Identifying degradation mechanisms in lithium-ion batteries with coating defects at the cathode

Topics:
Degradation of electrodes with line defects. (a)Computed Li distribution in the vicinity of defect compared to baseline electrode under 1C charge, and (b) schematic explaining mechanism for capacity fade in cells with line defects
Degradation of electrodes with line defects. (a)Computed Li distribution in the vicinity of defect compared to baseline electrode under 1C charge, and (b) schematic explaining mechanism for capacity fade in cells with line defects.

The Science/Achievement: A multidisciplinary team of researchers from Oak Ridge National Laboratory (ORNL) performed a comprehensive study on the influence of manufacturing defects on the lithium-ion cell performance. For that purpose, the positive electrodes (LiNi0.5Mn0.3Co0.2O2 cathodes) were manufactured with intentionally introduced defects at the ORNL’s battery manufacturing facility. Agglomerates and small pinholes were made in the cathodes. One of the most commonly anticipated defects in battery manufacturing would be non-uniform coating of the electrode, which was imitated by making electrodes with areas of missed coating. Two types of defective coatings were made, one with 3mm-wide strip of missed cathode coating and another one with three 1-mm wide strips of missed coating. While the total area and correspondingly the total amount of material missing from cathode is the same in both cases, performance degradation was observed to be more severe in cells with one large 3-mm defect.

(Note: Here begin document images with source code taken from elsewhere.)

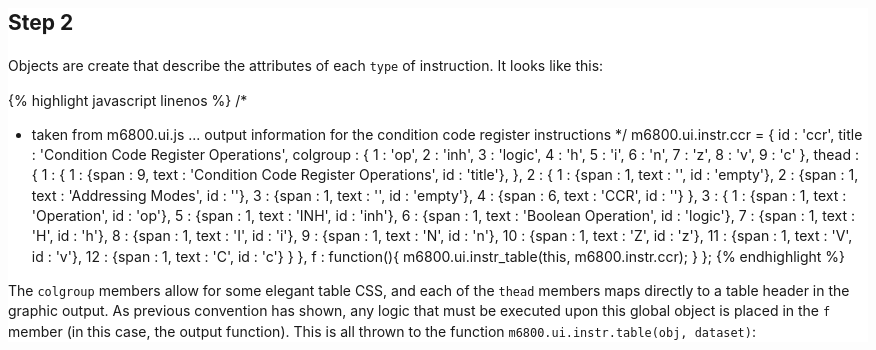 ## Step 2

Objects are create that describe the attributes of each `type` of instruction.  It looks like this:

{% highlight javascript linenos %}
/*
 * taken from m6800.ui.js ... output information for the condition code register instructions
 */
m6800.ui.instr.ccr = {
		id : 'ccr',
		title : 'Condition Code Register Operations',
		colgroup : {
			1 : 'op',
			2 : 'inh',
			3 : 'logic',
			4 : 'h',
			5 : 'i',
			6 : 'n',
			7 : 'z',
			8 : 'v',
			9 : 'c'
		},
		thead : { 
			1 : {
				1 : {span : 9, text : 'Condition Code Register Operations', id : 'title'},
			},
			2 : {
				1 : {span : 1, text : '', id : 'empty'},
				2 : {span : 1, text : 'Addressing Modes', id : ''},
				3 : {span : 1, text : '', id : 'empty'},
				4 : {span : 6, text : 'CCR', id : ''}
			},
			3 : {
				1 : {span : 1, text : 'Operation', id : 'op'},
				5 : {span : 1, text : 'INH', id : 'inh'},
				6 : {span : 1, text : 'Boolean Operation', id : 'logic'},
				7 : {span : 1, text : 'H', id : 'h'},
				8 : {span : 1, text : 'I', id : 'i'},
				9 : {span : 1, text : 'N', id : 'n'},
				10 : {span : 1, text : 'Z', id : 'z'},
				11 : {span : 1, text : 'V', id : 'v'},
				12 : {span : 1, text : 'C', id : 'c'}
			}
		},
		f : function(){
			m6800.ui.instr_table(this, m6800.instr.ccr);
		}
};
{% endhighlight %}

The `colgroup` members allow for some elegant table CSS, and each of the `thead` members maps directly to a table header in the graphic output.  As previous convention has shown, any logic that must be executed upon this global object is placed in the `f` member (in this case, the output function).  This is all thrown to the function `m6800.ui.instr.table(obj, dataset)`:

Numerical simulations of the lithium distribution in electrodes suggested that more severe local misbalance of positive and negative electrode leads to cathode overcharge at the edges of the defect.

Significance and Impact: Insights obtained from this study can be applied in battery manufacturing to reveal the relationship between manufacturing defects and battery safety/performance and reduce the scrap rate. While pinholes did not affect subsequent cell performance, the non-uniform coating of cathodes resulted in severe cell degradation due to local misbalance of active material.

Research Details

  • Electrodes were made using the slot die coater; positive electrode was based on LiNi0.5Mn0.3Co0.2Oand negative electrode was based on natural graphite.
  • Full pouch cells were built with six anodes and six cathodes and were 500 mAh in capacity. Electrochemical testing was performed using Maccor battery cycler between 3.0 and 4.0 V.
  • Fresh and cycled electrodes were characterized with XPS, Raman spectroscopy and XRD.
  • A 2D continuum electrochemical model, representing section of electrode pair with defects was built and solved for Li concentration in electrodes using FEA.

Facility: Electrodes and pouch cells were made and cycled at the ORNL’s Battery Manufacturing Facility (NTRC-2).

Funding/Sponsor: This research was supported by Vehicle Technologies Office (VTO) Applied Battery Research subprogram (Program Manager: Peter Faguy).

Summary: This study reveals the effect of cathode coating defects on the electrochemical performance of lithium-ion cells. Four types of defects that can commonly occur in battery manufacturing were analyzed. It was determined that electrodes with pinholes and agglomerates may be salvageable which can reduce scrap rate, lower the cost and environmental impact of battery manufacturing. Electrodes with non-uniform coating showed the highest rate of degradation, which was explained by local overcharge due to misbalance of negative to positive ratio.